Ancient hunters may have begun global warming

By IANS
Thursday, July 1, 2010

WASHINGTON - Even before the dawn of agriculture, humans hunting the mammoths may have caused the planet to warm up, a new study suggests.

Mammoths used to roam modern-day Russia and North America, but are now extinct - and there’s evidence that around 15,000 years ago, early hunters had a hand in wiping them out.

A new study argues that this die-off had the side-effect of heating up the planet.

“A lot of people still think that people are unable to affect the climate even now, even when there are more than 6 billion people,” says Chris Doughty of the Carnegie Institution for Science in Stanford, California, who led the study.

The new results, however, “show that even when we had populations orders of magnitude smaller than we do now, we still had a big impact”.

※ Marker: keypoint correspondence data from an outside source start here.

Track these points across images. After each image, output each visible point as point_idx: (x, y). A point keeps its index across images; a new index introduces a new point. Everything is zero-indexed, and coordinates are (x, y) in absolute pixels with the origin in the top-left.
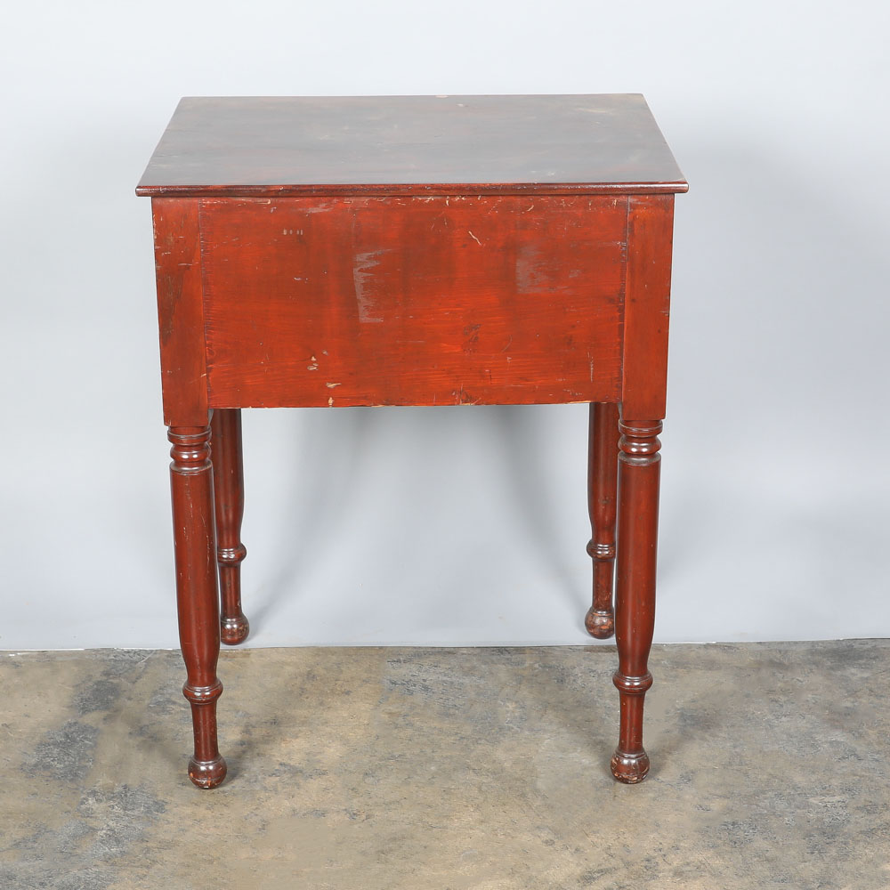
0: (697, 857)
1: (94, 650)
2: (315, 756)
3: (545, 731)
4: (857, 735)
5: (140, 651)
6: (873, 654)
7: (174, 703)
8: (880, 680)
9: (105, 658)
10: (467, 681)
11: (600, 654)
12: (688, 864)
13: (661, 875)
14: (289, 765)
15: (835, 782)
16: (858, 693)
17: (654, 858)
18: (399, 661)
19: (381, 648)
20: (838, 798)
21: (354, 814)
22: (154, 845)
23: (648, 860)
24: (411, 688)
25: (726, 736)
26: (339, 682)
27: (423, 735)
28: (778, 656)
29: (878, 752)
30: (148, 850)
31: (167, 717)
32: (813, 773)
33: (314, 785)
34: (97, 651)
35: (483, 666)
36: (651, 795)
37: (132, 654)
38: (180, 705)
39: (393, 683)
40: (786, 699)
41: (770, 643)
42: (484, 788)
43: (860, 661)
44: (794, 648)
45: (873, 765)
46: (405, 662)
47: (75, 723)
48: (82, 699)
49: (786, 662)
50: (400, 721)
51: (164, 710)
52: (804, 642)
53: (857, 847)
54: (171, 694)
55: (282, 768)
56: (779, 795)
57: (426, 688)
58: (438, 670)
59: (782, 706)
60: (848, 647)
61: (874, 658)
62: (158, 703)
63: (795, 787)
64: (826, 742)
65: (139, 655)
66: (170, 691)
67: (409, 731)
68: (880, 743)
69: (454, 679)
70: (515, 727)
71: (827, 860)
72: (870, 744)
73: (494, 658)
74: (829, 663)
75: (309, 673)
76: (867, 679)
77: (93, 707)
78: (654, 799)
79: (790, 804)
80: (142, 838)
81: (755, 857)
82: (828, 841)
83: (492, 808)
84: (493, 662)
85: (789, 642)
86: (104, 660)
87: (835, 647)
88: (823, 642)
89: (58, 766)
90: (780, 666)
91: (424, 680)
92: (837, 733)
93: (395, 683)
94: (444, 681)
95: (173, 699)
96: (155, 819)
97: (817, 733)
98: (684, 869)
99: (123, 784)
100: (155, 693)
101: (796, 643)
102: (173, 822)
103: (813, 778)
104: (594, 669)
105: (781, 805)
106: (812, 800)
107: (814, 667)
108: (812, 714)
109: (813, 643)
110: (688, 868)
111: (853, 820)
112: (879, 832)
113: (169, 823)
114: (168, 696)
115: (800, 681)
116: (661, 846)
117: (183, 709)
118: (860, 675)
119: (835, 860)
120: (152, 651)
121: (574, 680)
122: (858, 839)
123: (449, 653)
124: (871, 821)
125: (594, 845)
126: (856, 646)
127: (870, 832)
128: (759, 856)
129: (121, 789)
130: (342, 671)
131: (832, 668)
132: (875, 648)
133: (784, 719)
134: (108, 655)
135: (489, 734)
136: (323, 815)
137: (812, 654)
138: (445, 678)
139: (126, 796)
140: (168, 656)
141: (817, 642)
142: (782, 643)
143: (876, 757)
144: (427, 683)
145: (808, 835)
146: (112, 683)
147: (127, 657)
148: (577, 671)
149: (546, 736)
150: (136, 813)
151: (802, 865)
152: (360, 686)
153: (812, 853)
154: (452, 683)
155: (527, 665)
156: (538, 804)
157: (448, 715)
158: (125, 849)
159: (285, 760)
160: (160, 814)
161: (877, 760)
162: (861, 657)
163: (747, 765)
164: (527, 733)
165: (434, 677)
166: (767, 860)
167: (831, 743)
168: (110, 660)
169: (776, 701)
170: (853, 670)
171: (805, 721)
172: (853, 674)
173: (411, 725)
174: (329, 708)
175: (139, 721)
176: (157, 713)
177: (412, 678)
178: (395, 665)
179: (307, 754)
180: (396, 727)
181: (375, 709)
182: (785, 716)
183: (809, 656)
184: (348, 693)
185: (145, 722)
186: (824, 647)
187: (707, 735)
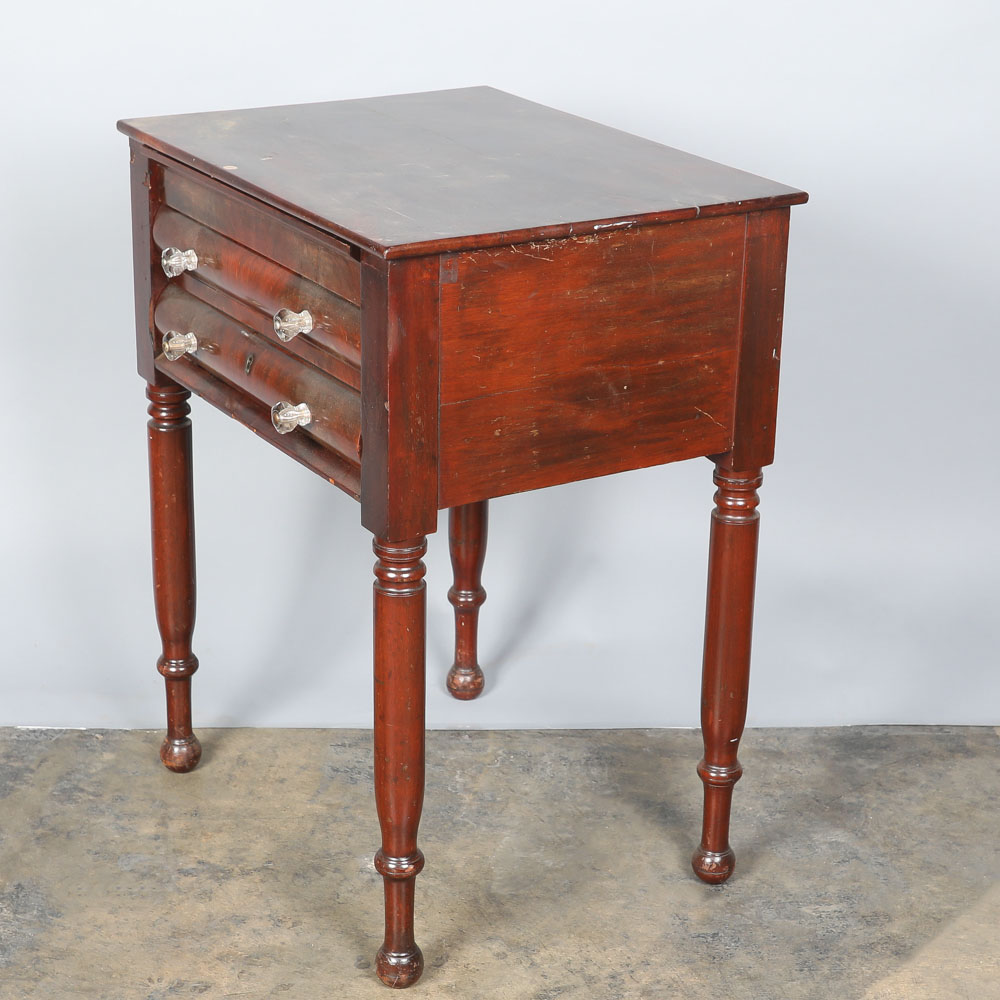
0: (669, 974)
2: (238, 853)
3: (505, 827)
4: (860, 835)
5: (48, 730)
6: (883, 743)
7: (82, 790)
8: (890, 772)
9: (7, 738)
11: (573, 739)
12: (658, 982)
13: (626, 994)
14: (209, 863)
15: (832, 889)
16: (864, 787)
17: (621, 974)
18: (343, 745)
19: (324, 730)
20: (834, 907)
21: (280, 921)
22: (46, 955)
23: (613, 977)
24: (355, 776)
26: (273, 769)
27: (366, 831)
28: (777, 743)
29: (883, 855)
30: (38, 959)
31: (72, 807)
32: (808, 878)
33: (235, 887)
35: (439, 752)
36: (622, 902)
37: (38, 735)
38: (89, 793)
39: (334, 770)
40: (782, 792)
41: (768, 729)
42: (430, 892)
43: (869, 751)
44: (795, 735)
45: (876, 869)
46: (350, 746)
49: (784, 751)
50: (340, 813)
51: (70, 799)
52: (806, 729)
53: (853, 964)
54: (79, 780)
55: (201, 867)
56: (768, 904)
59: (776, 801)
60: (856, 734)
61: (885, 748)
62: (64, 791)
63: (786, 894)
64: (825, 843)
65: (45, 734)
66: (78, 776)
67: (350, 826)
68: (885, 845)
70: (471, 822)
71: (818, 978)
72: (874, 846)
73: (453, 742)
74: (834, 753)
75: (239, 758)
76: (876, 770)
78: (625, 907)
79: (779, 913)
80: (32, 946)
81: (736, 974)
82: (821, 956)
83: (438, 915)
84: (450, 747)
85: (790, 729)
86: (5, 741)
87: (841, 734)
88: (828, 729)
90: (777, 755)
91: (371, 767)
92: (838, 832)
93: (337, 770)
95: (81, 785)
96: (49, 923)
97: (815, 832)
98: (653, 988)
99: (16, 883)
100: (61, 779)
101: (797, 729)
102: (69, 928)
103: (808, 884)
104: (566, 756)
105: (769, 915)
106: (804, 909)
107: (816, 756)
108: (811, 810)
109: (817, 730)
110: (658, 987)
111: (849, 932)
112: (879, 947)
113: (64, 928)
114: (75, 783)
115: (799, 772)
116: (628, 961)
117: (91, 798)
118: (868, 767)
119: (827, 978)
120: (61, 731)
121: (542, 769)
122: (854, 954)
124: (870, 934)
125: (552, 959)
126: (865, 733)
127: (871, 947)
128: (740, 974)
129: (12, 889)
130: (277, 756)
131: (837, 759)
132: (886, 737)
134: (11, 735)
135: (440, 830)
136: (243, 921)
137: (815, 741)
139: (18, 897)
140: (79, 736)
141: (822, 729)
142: (782, 729)
143: (881, 860)
145: (799, 950)
146: (12, 767)
147: (32, 737)
148: (546, 758)
149: (505, 833)
150: (28, 917)
151: (789, 985)
152: (298, 773)
153: (801, 970)
155: (489, 751)
156: (491, 910)
158: (12, 959)
159: (204, 857)
160: (54, 918)
161: (881, 864)
162: (870, 746)
164: (484, 829)
166: (750, 978)
167: (831, 843)
168: (12, 741)
169: (771, 796)
170: (860, 761)
171: (802, 818)
172: (861, 766)
173: (352, 818)
174: (259, 798)
175: (40, 811)
176: (61, 802)
177: (357, 765)
178: (339, 749)
179: (231, 851)
180: (335, 821)
181: (311, 801)
182: (780, 812)
183: (812, 745)
184: (282, 781)
185: (46, 812)
186: (829, 734)
187: (689, 834)
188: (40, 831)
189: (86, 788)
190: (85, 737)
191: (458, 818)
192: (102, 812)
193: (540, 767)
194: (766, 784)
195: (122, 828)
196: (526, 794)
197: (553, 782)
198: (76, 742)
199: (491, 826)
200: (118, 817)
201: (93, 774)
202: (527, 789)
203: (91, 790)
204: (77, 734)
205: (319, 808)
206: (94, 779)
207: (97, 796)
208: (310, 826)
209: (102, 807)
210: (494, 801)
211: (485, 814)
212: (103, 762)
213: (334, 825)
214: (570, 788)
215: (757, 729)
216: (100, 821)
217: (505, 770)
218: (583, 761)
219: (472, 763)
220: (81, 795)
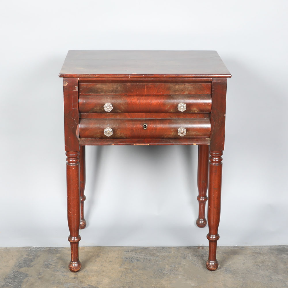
1: (23, 247)
2: (99, 282)
3: (179, 274)
7: (51, 265)
9: (28, 250)
10: (152, 258)
14: (91, 285)
16: (286, 263)
18: (128, 251)
19: (122, 247)
24: (133, 260)
25: (241, 276)
26: (108, 258)
28: (259, 250)
31: (49, 269)
35: (157, 253)
37: (36, 249)
38: (54, 266)
39: (126, 258)
40: (261, 264)
41: (256, 246)
44: (264, 248)
46: (130, 251)
47: (17, 271)
48: (19, 263)
49: (261, 252)
50: (129, 271)
51: (48, 267)
52: (267, 246)
54: (50, 262)
55: (89, 286)
57: (138, 260)
58: (142, 254)
59: (260, 267)
60: (283, 247)
62: (46, 265)
65: (39, 249)
66: (50, 261)
67: (132, 274)
69: (147, 257)
70: (168, 273)
73: (161, 250)
74: (276, 253)
75: (98, 255)
77: (23, 266)
84: (161, 252)
85: (263, 246)
86: (27, 251)
87: (278, 247)
88: (274, 246)
89: (11, 285)
90: (259, 254)
91: (137, 258)
92: (279, 276)
93: (127, 258)
94: (144, 258)
95: (51, 263)
97: (272, 276)
100: (45, 261)
101: (265, 246)
107: (271, 254)
108: (270, 270)
109: (271, 246)
114: (49, 263)
115: (266, 259)
117: (54, 267)
118: (287, 257)
120: (43, 248)
121: (189, 258)
123: (146, 249)
126: (286, 247)
130: (109, 255)
131: (277, 255)
133: (261, 271)
134: (28, 249)
135: (160, 276)
138: (144, 257)
140: (49, 249)
141: (272, 246)
142: (260, 246)
144: (138, 259)
146: (30, 258)
147: (35, 249)
148: (189, 255)
149: (179, 276)
152: (115, 259)
154: (147, 258)
155: (172, 253)
159: (90, 284)
162: (287, 251)
163: (248, 286)
164: (172, 275)
165: (140, 257)
168: (29, 251)
169: (258, 265)
170: (285, 255)
171: (268, 272)
172: (285, 257)
173: (133, 272)
174: (105, 266)
175: (39, 271)
176: (46, 268)
177: (133, 257)
178: (127, 252)
179: (97, 282)
180: (128, 273)
181: (120, 267)
182: (261, 270)
183: (270, 251)
184: (111, 262)
185: (41, 271)
186: (275, 248)
187: (234, 276)
188: (40, 276)
189: (52, 264)
190: (51, 249)
191: (164, 272)
192: (58, 271)
193: (188, 257)
194: (256, 262)
195: (64, 275)
196: (184, 265)
197: (192, 262)
198: (48, 251)
199: (174, 274)
200: (63, 272)
201: (54, 260)
202: (185, 264)
203: (54, 264)
204: (48, 249)
205: (122, 269)
206: (55, 261)
207: (56, 266)
208: (120, 274)
209: (58, 269)
210: (175, 267)
211: (173, 271)
212: (57, 257)
213: (127, 274)
214: (197, 263)
215: (253, 246)
216: (58, 273)
218: (201, 256)
219: (167, 256)
220: (51, 266)
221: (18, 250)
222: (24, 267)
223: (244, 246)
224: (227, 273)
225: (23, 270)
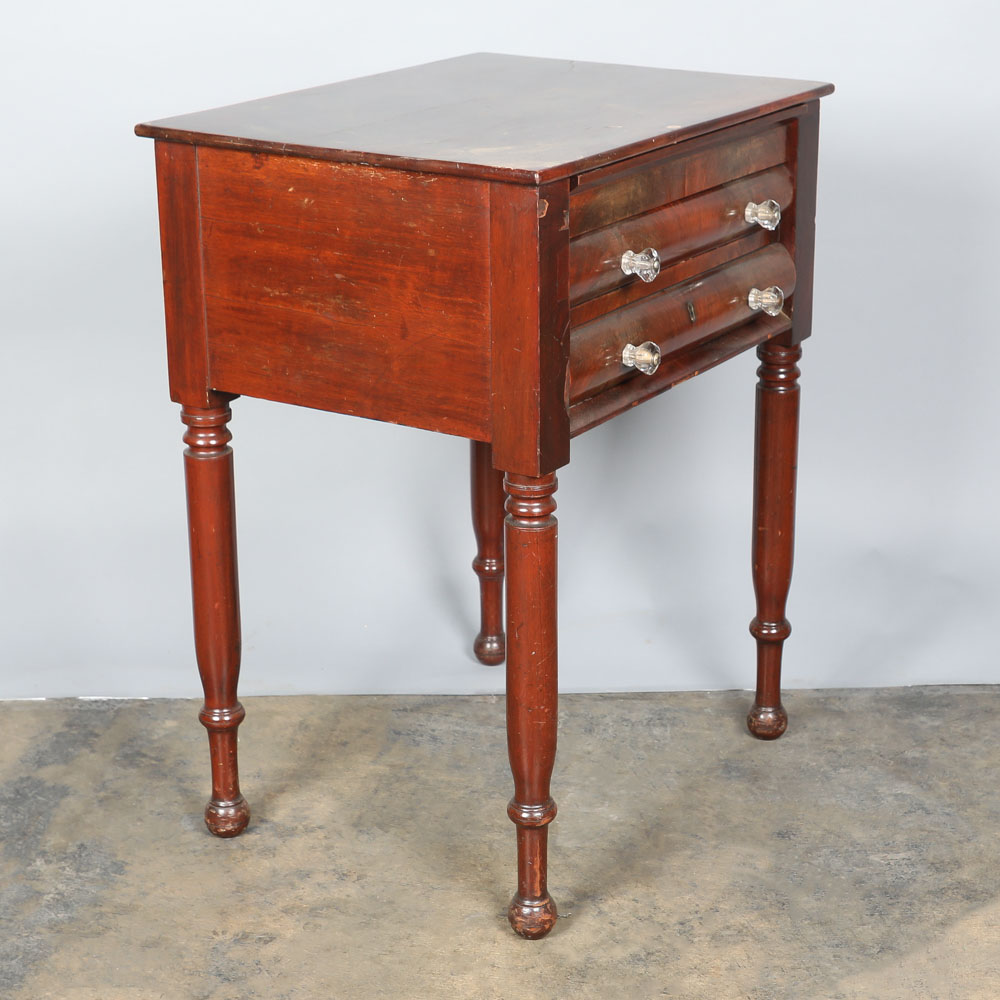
0: (740, 919)
1: (56, 700)
2: (302, 812)
3: (569, 784)
4: (925, 787)
5: (109, 700)
6: (945, 702)
7: (144, 756)
8: (952, 728)
9: (69, 708)
10: (481, 731)
11: (634, 702)
12: (728, 928)
13: (696, 940)
14: (272, 821)
15: (900, 838)
16: (928, 743)
17: (689, 921)
18: (405, 710)
19: (385, 696)
20: (902, 855)
21: (344, 875)
22: (109, 910)
23: (682, 924)
24: (417, 739)
25: (776, 789)
26: (336, 733)
28: (838, 703)
29: (949, 806)
30: (102, 915)
31: (135, 771)
32: (875, 828)
33: (299, 843)
34: (60, 701)
36: (689, 852)
37: (99, 704)
38: (152, 758)
39: (396, 734)
40: (845, 748)
41: (829, 690)
42: (496, 846)
43: (931, 709)
44: (855, 695)
45: (943, 819)
46: (412, 711)
47: (28, 778)
48: (38, 752)
49: (846, 709)
50: (403, 774)
51: (132, 764)
52: (866, 689)
53: (924, 908)
54: (141, 746)
56: (835, 853)
57: (434, 739)
58: (449, 719)
59: (840, 756)
60: (917, 693)
61: (947, 706)
62: (126, 756)
63: (854, 844)
64: (890, 795)
65: (107, 704)
66: (140, 742)
67: (413, 785)
68: (951, 796)
69: (467, 729)
71: (889, 922)
72: (940, 797)
74: (895, 711)
75: (301, 723)
76: (938, 727)
77: (51, 760)
78: (691, 857)
79: (847, 862)
80: (95, 902)
81: (806, 919)
82: (891, 901)
83: (503, 867)
85: (850, 689)
86: (66, 711)
87: (902, 693)
88: (888, 689)
89: (4, 824)
90: (839, 714)
91: (433, 730)
92: (903, 785)
93: (399, 733)
94: (455, 731)
95: (144, 751)
96: (112, 881)
97: (880, 785)
98: (723, 933)
99: (78, 843)
100: (123, 745)
101: (858, 690)
102: (133, 885)
103: (876, 833)
104: (627, 717)
105: (837, 863)
106: (872, 857)
107: (878, 715)
108: (875, 765)
109: (878, 691)
110: (728, 932)
111: (919, 878)
112: (950, 892)
113: (128, 885)
114: (138, 748)
116: (697, 909)
117: (154, 762)
118: (930, 723)
119: (899, 922)
120: (122, 701)
121: (605, 730)
122: (926, 899)
123: (463, 701)
124: (940, 880)
125: (620, 908)
126: (926, 692)
127: (941, 892)
128: (811, 919)
129: (75, 849)
131: (899, 717)
132: (947, 695)
133: (842, 770)
134: (73, 705)
135: (504, 788)
136: (308, 875)
137: (877, 701)
138: (458, 728)
139: (80, 856)
140: (141, 706)
141: (882, 689)
142: (842, 690)
143: (947, 810)
144: (436, 733)
145: (868, 896)
147: (94, 706)
148: (608, 720)
149: (569, 790)
150: (91, 874)
151: (860, 929)
152: (360, 736)
153: (872, 915)
154: (465, 733)
156: (557, 862)
157: (458, 767)
158: (74, 914)
159: (268, 816)
160: (118, 876)
161: (948, 814)
162: (931, 704)
163: (799, 819)
165: (444, 727)
166: (821, 923)
167: (896, 795)
168: (74, 711)
169: (835, 752)
170: (923, 719)
171: (866, 772)
172: (922, 723)
173: (415, 778)
174: (322, 760)
175: (102, 776)
176: (124, 767)
177: (419, 728)
178: (400, 714)
179: (294, 809)
180: (397, 781)
181: (375, 762)
182: (844, 767)
183: (873, 704)
184: (345, 744)
185: (109, 776)
186: (891, 694)
187: (754, 788)
188: (102, 794)
189: (148, 753)
190: (147, 705)
192: (165, 776)
193: (602, 727)
194: (829, 741)
195: (186, 789)
196: (589, 753)
197: (615, 742)
198: (138, 711)
200: (180, 780)
201: (155, 741)
202: (590, 748)
203: (153, 755)
204: (139, 703)
205: (382, 769)
206: (156, 745)
207: (159, 761)
208: (374, 785)
209: (165, 771)
212: (165, 729)
213: (397, 785)
215: (817, 690)
216: (162, 784)
217: (567, 731)
218: (645, 722)
220: (143, 760)
221: (37, 709)
222: (53, 763)
223: (790, 690)
224: (729, 779)
225: (47, 774)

Doughty, Adam Wolf, and Chris Field - all at Carnegie Institution - propose a scenario to explain how hunters could have triggered global warming.

First, mammoth populations began to drop - both because of natural climate change as the planet emerged from the last ice age, and because of human hunting.

The researchers postulated that normally, mammoths would have grazed down any birch that grew, so the area stayed a grassland. But if the mammoths vanished, the birch could spread.

In the cold of the far north, these trees would be dwarfs, only about 2 metres tall, but still dominating the grasses. The trees would also make darker the landscape’s colour, and thus absorbing more of the sun’s heat, and in turn, heating up the air.

This process would have added to natural climate change, making it harder for mammoths to cope, and helping the birch spread further.

To test how big of an effect this would have on climate, Field’s team looked at ancient records of pollen, preserved in lake sediments from Alaska, Siberia, and the Yukon Territory, built up over thousands of years.

They looked at pollen from birch trees (the genus Betula), since this is “a pioneer species that can rapidly colonise open ground following disturbance”, the study says.

Researchers found that around 15,000 years ago - the same time that mammoth populations dropped, and that hunters arrived in the area - the amount of birch pollen started to rise quickly, said a Carnegie Institution release.

In those places where there was dense vegetation to start with and where mammoths had lived, the main reason for the spread of birch trees was the demise of mammoths, the model suggests.

Doughty and colleagues then used a climate simulation to estimate that this spread of birch trees would have warmed the whole planet more than 0.1 degrees Celsius (0.18 degrees Fahrenheit) over the course of several centuries.

In comparison, the planet has warmed about six times more during the past 150 years, largely due to greenhouse gas emissions.

These findings are slated for publication in Geophysical Research Letters.